With 12 toppings, you've 4096 combinations. Creating a permanent inheritance is
the root of the problem, here. If we could do something similar, but on the
fly, we wouldn't need to write out all of the possible combinations in advance.
We could also make the inheritance chain deeper and deeper as we needed to.
# in a file named Taco.pm:
package Taco;
use ImplicitThis; ImplicitThis::imply();
sub new {
bless { price=>5.95, first_topping=>new Topping::BaseTaco }, $_[0];
}
sub query_price { return $first_topping->query_price(); }
sub add_topping {
my $topping = shift; $topping->isa('Topping') or die "add_topping requires a Topping";
$topping->inherit($first_topping);
$first_topping = $topping;
}
# in a file named Topping.pm:
package Topping.pm;
# this is just a marker class
# in a file named Topping/BaseTaco.pm:
package Topping::BaseTaco;
@ISA = qw(Topping);
sub query_price { return 5.95; }
# in a file named Topping/Lettuce.pm:
package Topping::Lettuce;
@ISA = qw(Topping);
use ImplicitThis; ImplicitThis::imply();
sub query_price { return 0.05 + $this->SUPER::query_price(); }
sub inherit { my $parent = shift; unshift @ISA, $parent; return 1; }
# and so on for each topping...
The astute reader will notice that this isn't much more than a linked list.
Since inheritance is now dynamic, we've gotten rid of needing to explicit
create each combination of toppings. We use inheritance and a recursive
query_price() method that calls its parent's version of the method. When we add
a topping, we tell it to inherit it from the last topping (possibly the base
taco). When someone calls query_price() on the taco, we pass off the request to
our first topping. That topping passes it on down the line, adding them up as
it goes.
# in a file named Taco.pm:
package Taco;
use ImplicitThis; ImplicitThis::imply();
sub new { bless { price=>5.95, top_topping=>new Topping::BaseTaco }, $_[0]; }
sub query_price { return $price; }
sub add_topping {
my $new_topping = shift;
# put the new topping on top of existing toppings. this new topping is now our top topping.

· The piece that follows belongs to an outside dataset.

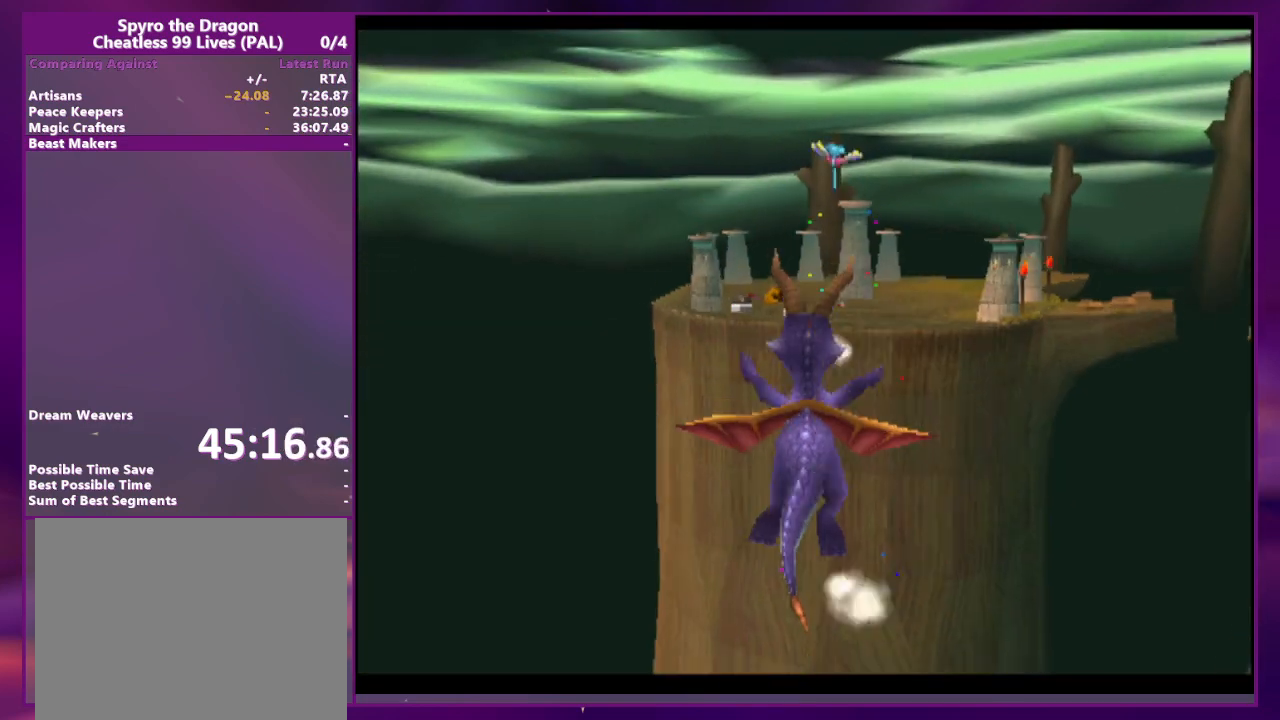
{"dt_ms": 500, "buttons": [], "events": [[467, "DPAD_RIGHT", "down"], [500, "DPAD_RIGHT", "up"]]}
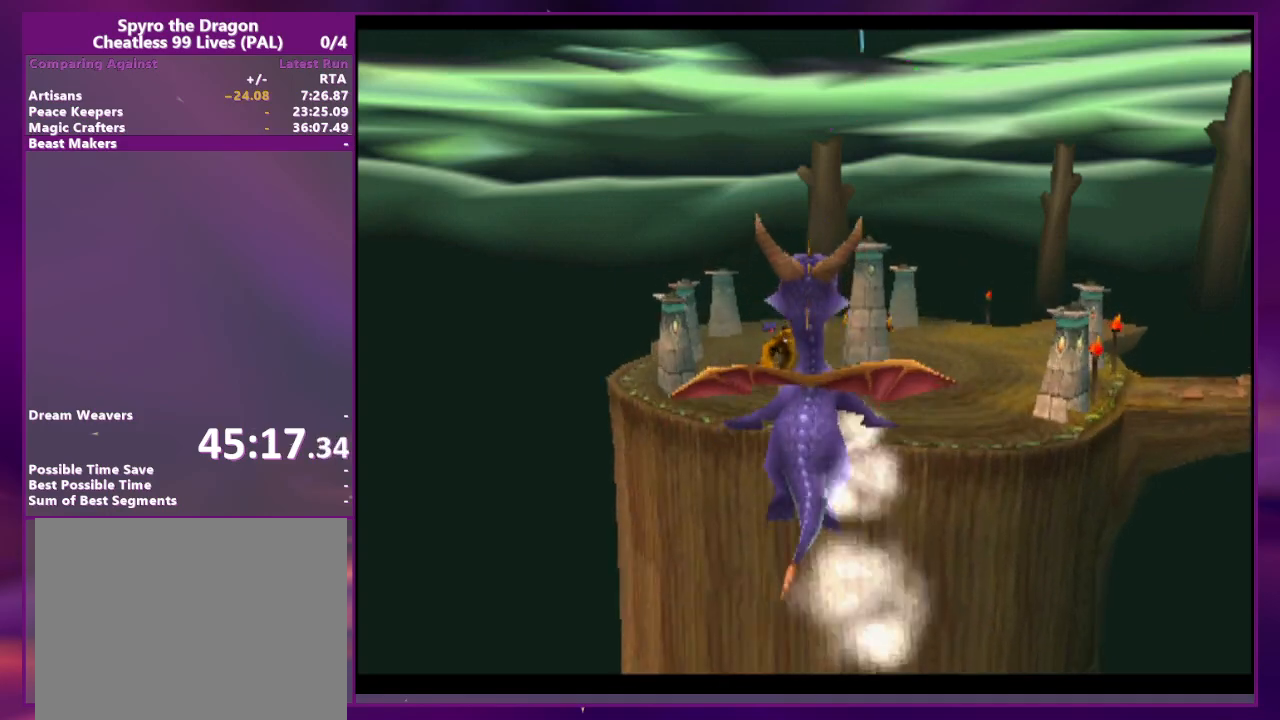
{"dt_ms": 500, "buttons": [], "events": []}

$new_topping->top($top_topping);
$top_topping = $new_topping;
return 1;
}
# in a file named Topping.pm:
package Topping.pm;
use ImplicitThis; ImplicitThis::imply();
sub new {
my $type = shift;
bless { we_top=>undef }, $type;
}
sub top {
my $new_topping = shift; $new_topping->isa('Topping') or die "top must be passed a Topping";
$we_top = $new_topping;
return 1;
}
# in a file named Topping/BaseTaco.pm:
package Topping::BaseTaco;
@ISA = qw(Topping);
sub query_price { return 5.95; }
# in a file named Topping/Lettuce.pm:
package Topping::Lettuce;
use ImplicitThis; ImplicitThis::imply();
@ISA = qw(Topping);
sub query_price { return 0.05 + ($we_top ? $we_top->query_price() : 0); }
There! We finally have something that passes as workable! This solution is good
for something where we want to change arbitrary features of the object without
the containing object (in this case, taco) knowing before hand. We don't make
use of this strength in this example. The query_price() method of the taco
object just passes the request right along, we any math we want can be done.
A two-for-taco-tappings-Tuesday, where
all toppings were half price on Tuesdays, would show off the strengths of the DecoratorPattern.
With a press of a button, a new
object could be pushed onto the front of the list that defined a price method that
just returns half of whatever the price_method() in the next object returns.
The important thing to note is that we can stack logic by inserting one object
in front of another when "has-a" relationships.